Localized effect of building height on street level flows and concentration: water channel modeling

- Indicates paper has been withdrawn from meeting
- Indicates an Award Winner
Thursday, 21 January 2010: 1:45 PM
B308 (GWCC)
Sam Pournazeri, University of California, Riverside, Riverside, CA; and H. Pan, E. Pellereau, and M. Princevac

Presentation PDF (2.4 MB)

Following field measurements of particulate matter in five Southern Californian cities scaled model of downtown Los Angeles was created and tested in a water channel. Of special interest was the influence of tall buildings on the street level flows and concentration. For concentration measurements dye was released through line sources placed in two major arterials. Detailed velocity and concentration field in regions of interest was measured by simultaneous Particle Image Velocimetry/Planar Laser Induced Fluorescence (PIV/PLIF) system. Experiments were repeated with and without tall buildings.

Results show that the presence of tall buildings in street canyons will enhance dispersion of pollutants to surrounding regions and significantly reduce ground level concentration. However, this dispersion enhancement by tall buildings can be overweighed by other factors such as street canyon aspect ratio and buildings height ratio.

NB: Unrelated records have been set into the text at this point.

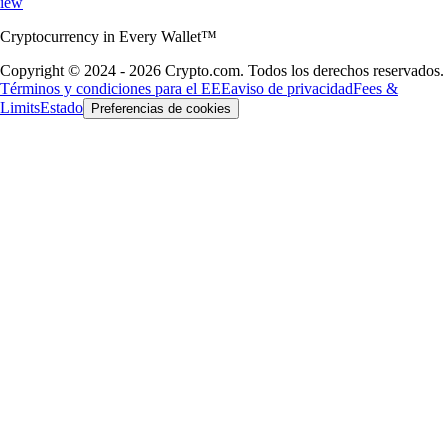
iew
Cryptocurrency in Every Wallet™
Copyright © 2024 - 2026 Crypto.com. Todos los derechos reservados.
Términos y condiciones para el EEE
aviso de privacidad
Fees &
Limits
Estado
Preferencias de cookies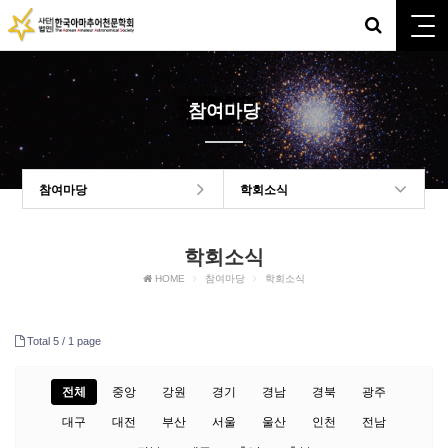
참여마당
참여마당
학회소식
학회소식
HOME
참여마당
학회소식
Total 5 /
1 page
전체
중앙
강원
경기
경남
경북
광주
대구
대전
부산
서울
울산
인천
전남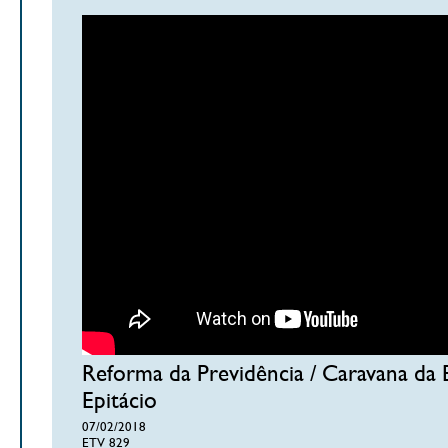
Reforma da Previdência / Caravana da
Epitácio
07/02/2018
ETV 829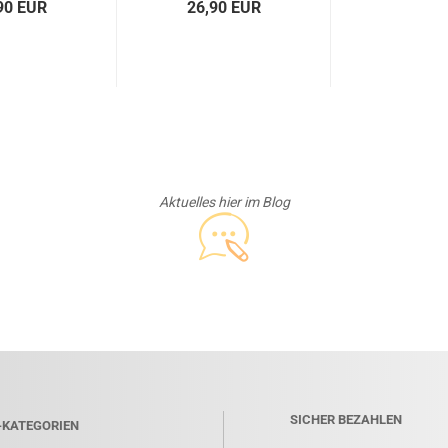
90 EUR
26,90 EUR
Aktuelles hier im Blog
SICHER BEZAHLEN
-KATEGORIEN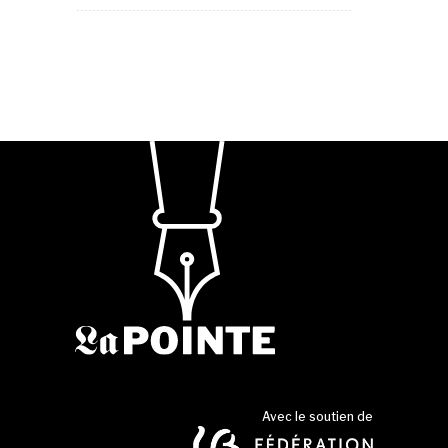
Avec le soutien de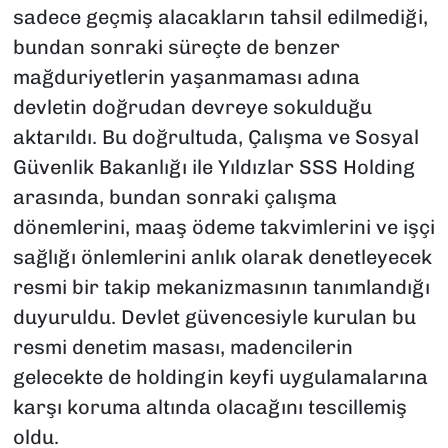
sadece geçmiş alacakların tahsil edilmediği,
bundan sonraki süreçte de benzer
mağduriyetlerin yaşanmaması adına
devletin doğrudan devreye sokulduğu
aktarıldı. Bu doğrultuda, Çalışma ve Sosyal
Güvenlik Bakanlığı ile Yıldızlar SSS Holding
arasında, bundan sonraki çalışma
dönemlerini, maaş ödeme takvimlerini ve işçi
sağlığı önlemlerini anlık olarak denetleyecek
resmi bir takip mekanizmasının tanımlandığı
duyuruldu. Devlet güvencesiyle kurulan bu
resmi denetim masası, madencilerin
gelecekte de holdingin keyfi uygulamalarına
karşı koruma altında olacağını tescillemiş
oldu.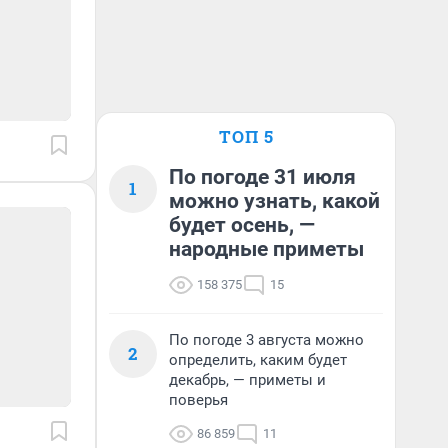
ТОП 5
По погоде 31 июля
1
можно узнать, какой
будет осень, —
народные приметы
158 375
15
По погоде 3 августа можно
2
определить, каким будет
декабрь, — приметы и
поверья
86 859
11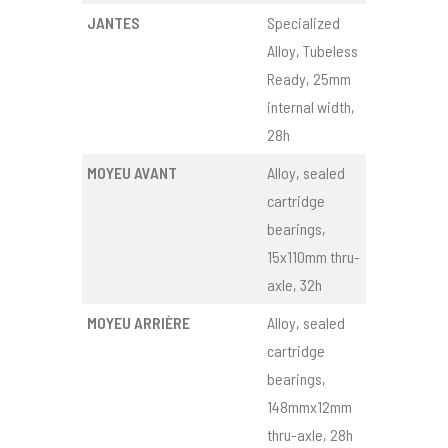
JANTES
Specialized
Alloy, Tubeless
Ready, 25mm
internal width,
28h
MOYEU AVANT
Alloy, sealed
cartridge
bearings,
15x110mm thru-
axle, 32h
MOYEU ARRIÈRE
Alloy, sealed
cartridge
bearings,
148mmx12mm
thru-axle, 28h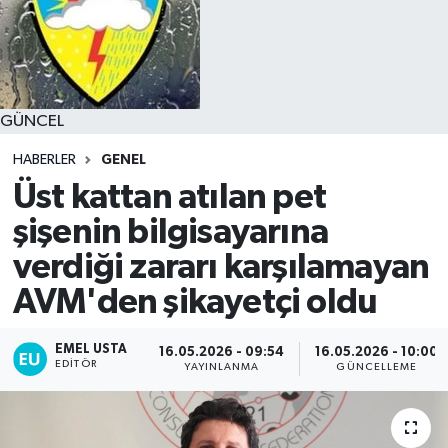
GÜNCEL
HABERLER
GENEL
Üst kattan atılan pet
şişenin bilgisayarına
verdiği zararı karşılamayan
AVM'den şikayetçi oldu
EMEL USTA
16.05.2026 - 09:54
16.05.2026 - 10:00
EDITÖR
YAYINLANMA
GÜNCELLEME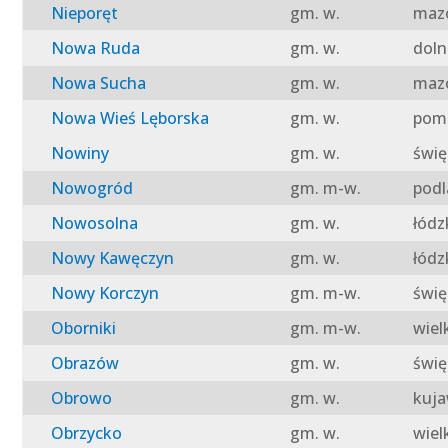
Nieporęt
gm. w.
mazo
Nowa Ruda
gm. w.
doln
Nowa Sucha
gm. w.
mazo
Nowa Wieś Lęborska
gm. w.
pomo
Nowiny
gm. w.
świę
Nowogród
gm. m-w.
podl
Nowosolna
gm. w.
łódz
Nowy Kawęczyn
gm. w.
łódz
Nowy Korczyn
gm. m-w.
świę
Oborniki
gm. m-w.
wiel
Obrazów
gm. w.
świę
Obrowo
gm. w.
kuja
Obrzycko
gm. w.
wiel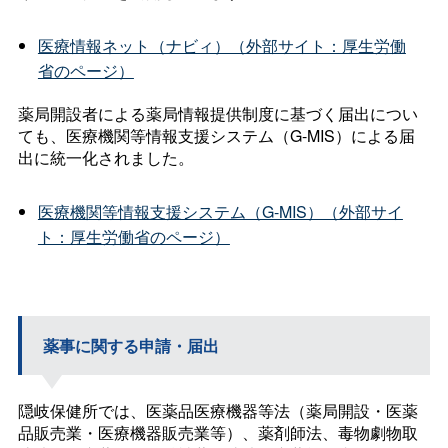
医療情報ネット（ナビィ）（外部サイト：厚生労働
省のページ）
薬局開設者による薬局情報提供制度に基づく届出につい
ても、医療機関等情報支援システム（G-MIS）による届
出に統一化されました。
医療機関等情報支援システム（G-MIS）（外部サイ
ト：厚生労働省のページ）
薬事に関する申請・届出
隠岐保健所では、医薬品医療機器等法（薬局開設・医薬
品販売業・医療機器販売業等）、薬剤師法、毒物劇物取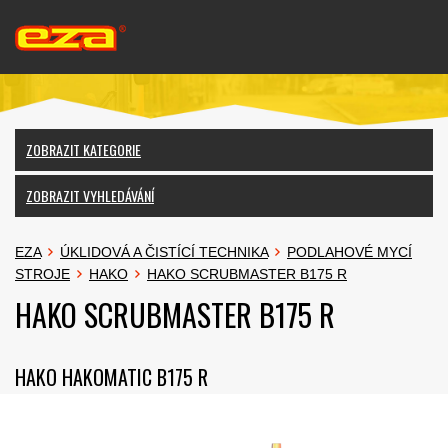
ZOBRAZIT KATEGORIE
ZOBRAZIT VYHLEDÁVÁNÍ
EZA
ÚKLIDOVÁ A ČISTÍCÍ TECHNIKA
PODLAHOVÉ MYCÍ
STROJE
HAKO
HAKO SCRUBMASTER B175 R
HAKO SCRUBMASTER B175 R
HAKO HAKOMATIC B175 R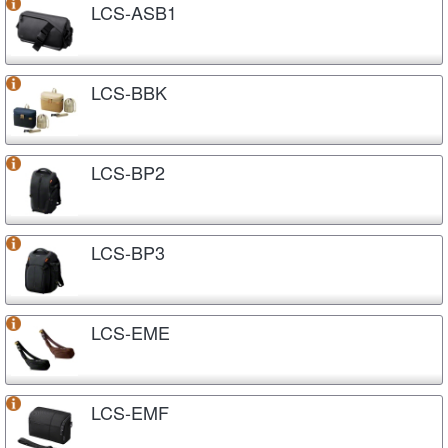
LCS-ASB1
LCS-BBK
LCS-BP2
LCS-BP3
LCS-EME
LCS-EMF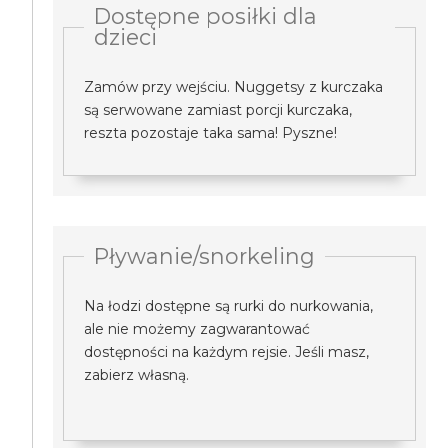
Dostępne posiłki dla
dzieci
Zamów przy wejściu. Nuggetsy z kurczaka
są serwowane zamiast porcji kurczaka,
reszta pozostaje taka sama! Pyszne!
Pływanie/snorkeling
Na łodzi dostępne są rurki do nurkowania,
ale nie możemy zagwarantować
dostępności na każdym rejsie. Jeśli masz,
zabierz własną.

Since Los Angeles model downtown is relatively complex and results may present a challenge for interpretation we decided to build a simple, mock downtown, in which all buildings were presented by regular cubes. Height of the middle building was systematically varied. The ground level flow and concentration is very sensitive to height ratio of surrounding buildings. This ratio is determining vortex strength and coupling of vortices which are the dominant dispersion mechanisms inside street canyons. In the case of large height ratios, strong downdraft flow can be observed, enhancing the lee eddy of the shorter upwind building and hence achieving enhanced dispersion of pollutants.

The effect of different incoming flow regimes, surrounding building geometries, and street canyon ratios on ground level concentration will be presented.